Starting with the first line and going on through the line with "genus: Tachycineta", rewrite these lines, substituting "division" for "phylum" and leaving everything else unchanged.
--- Start of THE DATA ---
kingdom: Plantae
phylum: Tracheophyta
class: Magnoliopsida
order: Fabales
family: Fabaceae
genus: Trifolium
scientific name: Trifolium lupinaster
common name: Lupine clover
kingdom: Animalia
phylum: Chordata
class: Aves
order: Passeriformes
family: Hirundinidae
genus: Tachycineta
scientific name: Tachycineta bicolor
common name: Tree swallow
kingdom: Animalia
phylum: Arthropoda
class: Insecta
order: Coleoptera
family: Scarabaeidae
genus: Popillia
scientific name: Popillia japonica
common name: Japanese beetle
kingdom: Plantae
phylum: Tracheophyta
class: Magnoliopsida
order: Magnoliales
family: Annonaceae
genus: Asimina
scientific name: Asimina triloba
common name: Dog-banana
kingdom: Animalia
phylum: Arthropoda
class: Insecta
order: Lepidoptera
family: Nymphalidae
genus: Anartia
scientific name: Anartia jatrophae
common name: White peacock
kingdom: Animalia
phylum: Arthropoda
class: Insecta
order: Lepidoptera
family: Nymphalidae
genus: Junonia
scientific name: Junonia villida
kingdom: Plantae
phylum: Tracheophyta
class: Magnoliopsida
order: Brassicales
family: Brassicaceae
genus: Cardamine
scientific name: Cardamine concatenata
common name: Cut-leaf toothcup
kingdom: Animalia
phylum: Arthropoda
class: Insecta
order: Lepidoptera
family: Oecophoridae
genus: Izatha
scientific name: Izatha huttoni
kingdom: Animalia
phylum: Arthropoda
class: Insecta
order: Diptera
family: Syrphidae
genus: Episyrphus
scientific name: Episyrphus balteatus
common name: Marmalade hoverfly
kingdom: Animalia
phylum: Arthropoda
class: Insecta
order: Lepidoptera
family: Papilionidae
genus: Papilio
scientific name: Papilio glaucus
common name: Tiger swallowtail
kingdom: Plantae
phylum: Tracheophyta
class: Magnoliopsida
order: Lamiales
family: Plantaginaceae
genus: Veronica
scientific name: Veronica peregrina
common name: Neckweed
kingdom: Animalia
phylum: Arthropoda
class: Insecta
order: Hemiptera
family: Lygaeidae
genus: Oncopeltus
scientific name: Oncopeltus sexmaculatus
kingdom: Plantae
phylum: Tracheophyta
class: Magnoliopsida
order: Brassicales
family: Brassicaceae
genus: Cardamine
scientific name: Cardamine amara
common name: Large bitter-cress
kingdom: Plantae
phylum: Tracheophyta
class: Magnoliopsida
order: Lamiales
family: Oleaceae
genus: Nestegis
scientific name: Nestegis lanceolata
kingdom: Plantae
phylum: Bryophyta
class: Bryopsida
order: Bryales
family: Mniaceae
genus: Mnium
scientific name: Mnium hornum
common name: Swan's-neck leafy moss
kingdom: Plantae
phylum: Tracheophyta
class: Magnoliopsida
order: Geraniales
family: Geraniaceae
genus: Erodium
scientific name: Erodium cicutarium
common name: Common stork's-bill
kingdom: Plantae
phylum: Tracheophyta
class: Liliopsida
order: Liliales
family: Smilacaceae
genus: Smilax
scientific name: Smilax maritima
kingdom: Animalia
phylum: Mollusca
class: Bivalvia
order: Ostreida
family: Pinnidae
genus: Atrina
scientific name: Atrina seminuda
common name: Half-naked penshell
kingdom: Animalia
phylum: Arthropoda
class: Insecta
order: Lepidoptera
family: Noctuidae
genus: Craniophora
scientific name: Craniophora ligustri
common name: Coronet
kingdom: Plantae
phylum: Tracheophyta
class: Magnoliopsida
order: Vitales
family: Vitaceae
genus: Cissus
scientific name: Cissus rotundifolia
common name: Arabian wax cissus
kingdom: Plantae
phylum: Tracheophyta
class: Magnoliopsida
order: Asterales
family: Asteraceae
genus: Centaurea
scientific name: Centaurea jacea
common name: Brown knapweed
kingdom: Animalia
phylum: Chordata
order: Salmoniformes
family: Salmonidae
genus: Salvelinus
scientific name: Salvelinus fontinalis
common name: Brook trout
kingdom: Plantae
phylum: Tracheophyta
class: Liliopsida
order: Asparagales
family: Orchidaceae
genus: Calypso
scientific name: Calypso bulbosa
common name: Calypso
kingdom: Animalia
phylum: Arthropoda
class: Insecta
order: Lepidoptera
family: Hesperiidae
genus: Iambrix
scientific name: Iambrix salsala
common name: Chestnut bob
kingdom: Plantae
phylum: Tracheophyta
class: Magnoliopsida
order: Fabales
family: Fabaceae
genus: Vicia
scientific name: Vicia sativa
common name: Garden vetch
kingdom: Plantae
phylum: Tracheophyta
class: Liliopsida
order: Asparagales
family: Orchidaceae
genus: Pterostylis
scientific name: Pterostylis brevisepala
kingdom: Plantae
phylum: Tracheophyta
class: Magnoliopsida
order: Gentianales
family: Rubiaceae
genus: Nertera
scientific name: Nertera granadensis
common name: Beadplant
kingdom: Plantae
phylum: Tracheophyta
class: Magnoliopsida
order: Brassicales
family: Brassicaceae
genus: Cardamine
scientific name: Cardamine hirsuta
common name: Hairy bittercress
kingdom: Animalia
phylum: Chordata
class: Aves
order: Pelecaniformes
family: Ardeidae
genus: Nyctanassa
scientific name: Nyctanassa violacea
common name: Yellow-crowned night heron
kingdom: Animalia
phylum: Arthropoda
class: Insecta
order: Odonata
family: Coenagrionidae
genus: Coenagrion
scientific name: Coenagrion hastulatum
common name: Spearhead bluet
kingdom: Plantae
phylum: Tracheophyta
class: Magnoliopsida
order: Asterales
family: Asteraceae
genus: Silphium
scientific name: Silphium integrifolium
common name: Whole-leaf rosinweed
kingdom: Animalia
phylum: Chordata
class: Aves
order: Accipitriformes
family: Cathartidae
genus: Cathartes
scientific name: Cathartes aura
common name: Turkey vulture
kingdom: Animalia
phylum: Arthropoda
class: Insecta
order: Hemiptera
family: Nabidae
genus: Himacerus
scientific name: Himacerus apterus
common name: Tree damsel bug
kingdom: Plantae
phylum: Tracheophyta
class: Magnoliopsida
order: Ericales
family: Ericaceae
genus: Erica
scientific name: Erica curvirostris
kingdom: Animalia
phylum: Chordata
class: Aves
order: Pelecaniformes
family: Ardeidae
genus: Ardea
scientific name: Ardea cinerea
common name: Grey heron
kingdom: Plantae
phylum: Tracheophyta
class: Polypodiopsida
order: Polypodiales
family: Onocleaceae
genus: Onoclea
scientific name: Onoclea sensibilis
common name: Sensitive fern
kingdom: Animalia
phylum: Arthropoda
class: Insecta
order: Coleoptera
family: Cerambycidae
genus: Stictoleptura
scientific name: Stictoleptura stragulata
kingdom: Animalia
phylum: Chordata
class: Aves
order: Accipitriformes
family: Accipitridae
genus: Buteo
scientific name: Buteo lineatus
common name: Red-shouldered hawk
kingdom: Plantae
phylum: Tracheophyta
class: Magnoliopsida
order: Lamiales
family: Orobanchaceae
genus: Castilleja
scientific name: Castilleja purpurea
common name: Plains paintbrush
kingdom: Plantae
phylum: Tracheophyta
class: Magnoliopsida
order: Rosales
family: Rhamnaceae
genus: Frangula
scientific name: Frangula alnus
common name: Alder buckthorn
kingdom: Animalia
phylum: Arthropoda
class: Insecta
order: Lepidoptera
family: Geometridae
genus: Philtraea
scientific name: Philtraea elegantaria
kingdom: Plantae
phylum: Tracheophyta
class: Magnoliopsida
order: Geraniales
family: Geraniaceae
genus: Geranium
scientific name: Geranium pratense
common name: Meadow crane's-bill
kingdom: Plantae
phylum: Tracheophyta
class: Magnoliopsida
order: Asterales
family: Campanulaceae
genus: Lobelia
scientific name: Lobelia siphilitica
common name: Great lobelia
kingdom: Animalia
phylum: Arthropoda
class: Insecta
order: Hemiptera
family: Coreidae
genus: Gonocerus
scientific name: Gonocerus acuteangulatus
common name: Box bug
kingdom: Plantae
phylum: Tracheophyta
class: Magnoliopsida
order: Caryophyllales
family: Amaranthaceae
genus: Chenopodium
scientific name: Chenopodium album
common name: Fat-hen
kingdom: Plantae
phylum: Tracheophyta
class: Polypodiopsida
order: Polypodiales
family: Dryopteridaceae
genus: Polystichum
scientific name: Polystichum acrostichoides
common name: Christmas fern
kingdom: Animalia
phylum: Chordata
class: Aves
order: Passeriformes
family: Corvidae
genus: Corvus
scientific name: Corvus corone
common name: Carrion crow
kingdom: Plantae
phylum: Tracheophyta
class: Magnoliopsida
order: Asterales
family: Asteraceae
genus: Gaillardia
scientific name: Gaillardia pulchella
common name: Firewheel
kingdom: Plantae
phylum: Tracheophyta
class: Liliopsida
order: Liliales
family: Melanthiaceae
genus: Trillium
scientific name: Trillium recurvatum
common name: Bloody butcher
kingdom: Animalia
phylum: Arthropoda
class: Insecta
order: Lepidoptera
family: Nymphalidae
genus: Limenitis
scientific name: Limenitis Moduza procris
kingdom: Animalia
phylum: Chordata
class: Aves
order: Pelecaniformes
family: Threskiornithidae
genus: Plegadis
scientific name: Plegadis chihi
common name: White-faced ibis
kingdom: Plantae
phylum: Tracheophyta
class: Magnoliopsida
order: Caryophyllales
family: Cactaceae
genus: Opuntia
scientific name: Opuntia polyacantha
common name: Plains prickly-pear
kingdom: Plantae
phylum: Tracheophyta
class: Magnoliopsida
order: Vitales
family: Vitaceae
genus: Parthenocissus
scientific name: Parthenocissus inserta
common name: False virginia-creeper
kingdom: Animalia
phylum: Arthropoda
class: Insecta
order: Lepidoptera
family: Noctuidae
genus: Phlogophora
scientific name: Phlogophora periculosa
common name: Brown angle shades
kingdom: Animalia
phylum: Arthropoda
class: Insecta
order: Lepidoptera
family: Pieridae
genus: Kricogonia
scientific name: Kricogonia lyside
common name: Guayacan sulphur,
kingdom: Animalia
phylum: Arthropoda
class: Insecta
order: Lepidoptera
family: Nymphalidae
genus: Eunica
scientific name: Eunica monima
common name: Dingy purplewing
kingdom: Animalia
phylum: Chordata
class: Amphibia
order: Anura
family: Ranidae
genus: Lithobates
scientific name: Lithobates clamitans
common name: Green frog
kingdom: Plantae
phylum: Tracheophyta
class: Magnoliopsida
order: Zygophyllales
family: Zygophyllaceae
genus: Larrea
--- End of THE DATA ---
REPLY:
kingdom: Plantae
division: Tracheophyta
class: Magnoliopsida
order: Fabales
family: Fabaceae
genus: Trifolium
scientific name: Trifolium lupinaster
common name: Lupine clover
kingdom: Animalia
division: Chordata
class: Aves
order: Passeriformes
family: Hirundinidae
genus: Tachycineta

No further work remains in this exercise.